Msiska told the community she would rather end her marriage and go back to her parent’s village than go to the forest with her newly-born twins.
She was spared and left to go to her husband’s house freely.
This cultural practice is said to be happening up to now, but in secret because of awareness messages that are being spread on its dangers and implications.
Senior Chief Mwankhunikira of Rumphi District admitted knowing about the cultural practice. He however said it has declined over the years.
He said anyone found sending someone to the forest now faces the law as that is a violation of human rights.
“We have set up community structures that are championing the abolishment of such cultural practices and I won’t hesitate to take action if anyone is found doing these,” he said.
However, the cultural practice is said to have taken some time to be abolished because Mphompha is hard to reach due to its hilly topography and a bad road. Because of these, many organisations that should have been raising awareness against the practice have been shunning the area.
This far, only two organisations namely Centre for Civil Society Strengthening (CCSS) and God Cares Rights Foundation (GCRF), are working with the 10 Village Development Committees in the area on issues surrounding Gender-Based Violence (GBV).
CCSS Executive Director, Viwemi Chavula observed that women are the most affected because people view GBV as a culture and the lack of messages has perpetuated the problem.
On his part, Rumphi District Gender Officer, Vincent Luhanga decried the absence of many non-governmental organisations in the district, saying that is fueling most cultural practices which should have long been abolished.

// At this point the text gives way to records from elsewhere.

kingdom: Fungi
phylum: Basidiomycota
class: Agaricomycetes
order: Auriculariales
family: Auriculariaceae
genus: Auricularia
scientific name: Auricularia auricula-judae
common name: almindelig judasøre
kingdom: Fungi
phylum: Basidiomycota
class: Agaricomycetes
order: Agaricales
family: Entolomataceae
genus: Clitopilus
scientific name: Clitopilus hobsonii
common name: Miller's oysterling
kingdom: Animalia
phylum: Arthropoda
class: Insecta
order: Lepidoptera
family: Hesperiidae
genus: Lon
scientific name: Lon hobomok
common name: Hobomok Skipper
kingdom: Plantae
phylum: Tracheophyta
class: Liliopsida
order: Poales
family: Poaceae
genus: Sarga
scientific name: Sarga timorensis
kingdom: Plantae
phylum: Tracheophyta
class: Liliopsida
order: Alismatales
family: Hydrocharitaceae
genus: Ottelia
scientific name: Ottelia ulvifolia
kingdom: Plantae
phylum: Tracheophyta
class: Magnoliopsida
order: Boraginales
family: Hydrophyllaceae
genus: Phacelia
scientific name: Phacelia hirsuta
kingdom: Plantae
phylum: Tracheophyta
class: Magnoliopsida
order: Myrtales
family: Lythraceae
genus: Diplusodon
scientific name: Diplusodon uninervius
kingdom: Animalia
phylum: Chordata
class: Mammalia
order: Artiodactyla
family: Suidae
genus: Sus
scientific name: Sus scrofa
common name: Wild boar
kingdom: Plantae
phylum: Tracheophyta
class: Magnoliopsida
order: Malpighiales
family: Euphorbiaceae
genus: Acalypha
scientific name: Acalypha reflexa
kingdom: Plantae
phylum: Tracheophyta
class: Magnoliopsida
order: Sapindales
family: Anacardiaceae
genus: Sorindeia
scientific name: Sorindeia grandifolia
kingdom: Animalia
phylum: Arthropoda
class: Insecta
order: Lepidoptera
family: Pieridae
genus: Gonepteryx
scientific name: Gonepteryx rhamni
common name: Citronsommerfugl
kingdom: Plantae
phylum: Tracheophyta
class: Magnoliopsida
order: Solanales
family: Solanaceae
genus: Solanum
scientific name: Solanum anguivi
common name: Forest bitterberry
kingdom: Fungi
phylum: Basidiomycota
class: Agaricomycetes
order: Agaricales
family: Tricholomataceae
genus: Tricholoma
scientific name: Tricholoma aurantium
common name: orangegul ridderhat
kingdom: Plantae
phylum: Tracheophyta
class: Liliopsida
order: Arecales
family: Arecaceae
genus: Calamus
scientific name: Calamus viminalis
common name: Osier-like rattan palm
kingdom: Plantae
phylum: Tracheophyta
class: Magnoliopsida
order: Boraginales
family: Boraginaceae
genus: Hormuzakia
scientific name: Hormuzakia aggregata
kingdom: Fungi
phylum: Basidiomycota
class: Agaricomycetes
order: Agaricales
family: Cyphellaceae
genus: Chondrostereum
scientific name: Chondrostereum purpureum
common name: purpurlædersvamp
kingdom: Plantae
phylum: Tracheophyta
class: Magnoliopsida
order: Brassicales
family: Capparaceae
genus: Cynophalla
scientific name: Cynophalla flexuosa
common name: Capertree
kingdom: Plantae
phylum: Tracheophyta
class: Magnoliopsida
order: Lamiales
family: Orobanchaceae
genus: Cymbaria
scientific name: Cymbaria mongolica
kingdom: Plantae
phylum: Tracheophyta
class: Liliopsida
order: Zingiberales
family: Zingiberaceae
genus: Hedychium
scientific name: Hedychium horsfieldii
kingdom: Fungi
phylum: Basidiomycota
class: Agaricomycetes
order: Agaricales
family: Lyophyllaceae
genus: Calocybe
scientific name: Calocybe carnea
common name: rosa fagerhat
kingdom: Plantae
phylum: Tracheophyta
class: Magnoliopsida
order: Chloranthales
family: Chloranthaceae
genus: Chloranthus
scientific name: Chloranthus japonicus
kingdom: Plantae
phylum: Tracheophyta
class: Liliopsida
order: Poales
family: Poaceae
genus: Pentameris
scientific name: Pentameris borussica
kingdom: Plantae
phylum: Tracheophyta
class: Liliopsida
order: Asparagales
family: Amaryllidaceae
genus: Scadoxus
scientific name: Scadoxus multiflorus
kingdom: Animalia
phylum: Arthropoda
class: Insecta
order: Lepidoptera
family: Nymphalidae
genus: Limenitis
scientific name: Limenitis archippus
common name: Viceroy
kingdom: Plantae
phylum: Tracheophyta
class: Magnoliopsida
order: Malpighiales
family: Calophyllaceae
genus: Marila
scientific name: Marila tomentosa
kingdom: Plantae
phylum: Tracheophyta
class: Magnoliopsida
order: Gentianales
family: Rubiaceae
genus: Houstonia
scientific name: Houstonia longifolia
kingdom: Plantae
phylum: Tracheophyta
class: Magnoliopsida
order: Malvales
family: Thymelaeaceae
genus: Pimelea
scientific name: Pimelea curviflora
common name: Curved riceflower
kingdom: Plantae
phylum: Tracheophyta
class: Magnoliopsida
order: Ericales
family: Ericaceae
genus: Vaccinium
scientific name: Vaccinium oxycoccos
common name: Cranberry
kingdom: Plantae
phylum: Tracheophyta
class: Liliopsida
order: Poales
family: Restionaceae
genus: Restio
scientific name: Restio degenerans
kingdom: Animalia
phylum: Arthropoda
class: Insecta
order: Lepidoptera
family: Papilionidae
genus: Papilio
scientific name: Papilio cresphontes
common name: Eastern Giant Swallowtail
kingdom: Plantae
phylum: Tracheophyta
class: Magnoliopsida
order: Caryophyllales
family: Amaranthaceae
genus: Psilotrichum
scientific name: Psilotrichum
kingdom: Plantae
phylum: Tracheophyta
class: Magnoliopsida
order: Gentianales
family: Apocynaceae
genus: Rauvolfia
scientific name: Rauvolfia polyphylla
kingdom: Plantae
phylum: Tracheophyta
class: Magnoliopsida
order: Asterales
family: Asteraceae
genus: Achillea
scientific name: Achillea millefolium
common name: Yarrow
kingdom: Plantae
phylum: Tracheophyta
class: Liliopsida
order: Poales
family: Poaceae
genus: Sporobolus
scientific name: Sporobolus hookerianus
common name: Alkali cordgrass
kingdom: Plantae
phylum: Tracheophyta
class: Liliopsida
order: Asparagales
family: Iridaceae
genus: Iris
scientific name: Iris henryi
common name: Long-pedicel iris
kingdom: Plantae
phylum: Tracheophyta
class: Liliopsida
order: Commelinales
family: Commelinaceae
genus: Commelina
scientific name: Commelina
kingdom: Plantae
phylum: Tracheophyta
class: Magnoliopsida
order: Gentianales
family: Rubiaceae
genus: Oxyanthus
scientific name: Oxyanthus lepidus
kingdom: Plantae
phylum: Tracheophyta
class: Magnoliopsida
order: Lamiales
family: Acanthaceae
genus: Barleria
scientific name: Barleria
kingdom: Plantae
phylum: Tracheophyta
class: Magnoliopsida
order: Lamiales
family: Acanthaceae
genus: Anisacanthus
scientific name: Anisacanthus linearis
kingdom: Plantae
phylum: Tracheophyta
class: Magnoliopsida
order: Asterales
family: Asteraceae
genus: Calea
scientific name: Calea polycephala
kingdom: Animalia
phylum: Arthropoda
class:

But Luhanga said his office has set up a number of measures to address such cultural practices. The interventions include the formulation of workable bylaws and setting up of community structures which are helping in raising awareness against such cultural practices.
“We have set up the gender technical group, area gender networks and village gender networks that are helping in raising awareness because Rumphi is a patrilineal district where many cultural practices happen and they favour men more than women hence increased cases of GBV,” he said.
According to Rumphi District Socio and Economic Profile (2017 – 2022), the main ethnic group in the district is the Tumbuka who comprise 86 percent of the population and they are patrilineal with many cultural practices.
The district has a population of 229, 161 and about 51 percent are female and the remaining 49 percent are males.
Centre for Human Rights and Rehabilitation (CHRR) Executive Director, Michael Kaiyatsa, described the cultural practice as strange, suggesting that a lot needs to be done to end it as it has many negative implications.
“Government and non-governmental organisations need to work together because this shows that there is lack of coordination amongst the crucial stakeholders because this cultural practice puts the lives of women and children at various risks,” he said.
Legend has it that if a woman who has given birth to twins or breech babies refuses to get banished in the forest, her body will get swollen when she is about to die.
The question is whether this is worth spending a month in the cold forests for without beddings and proper food.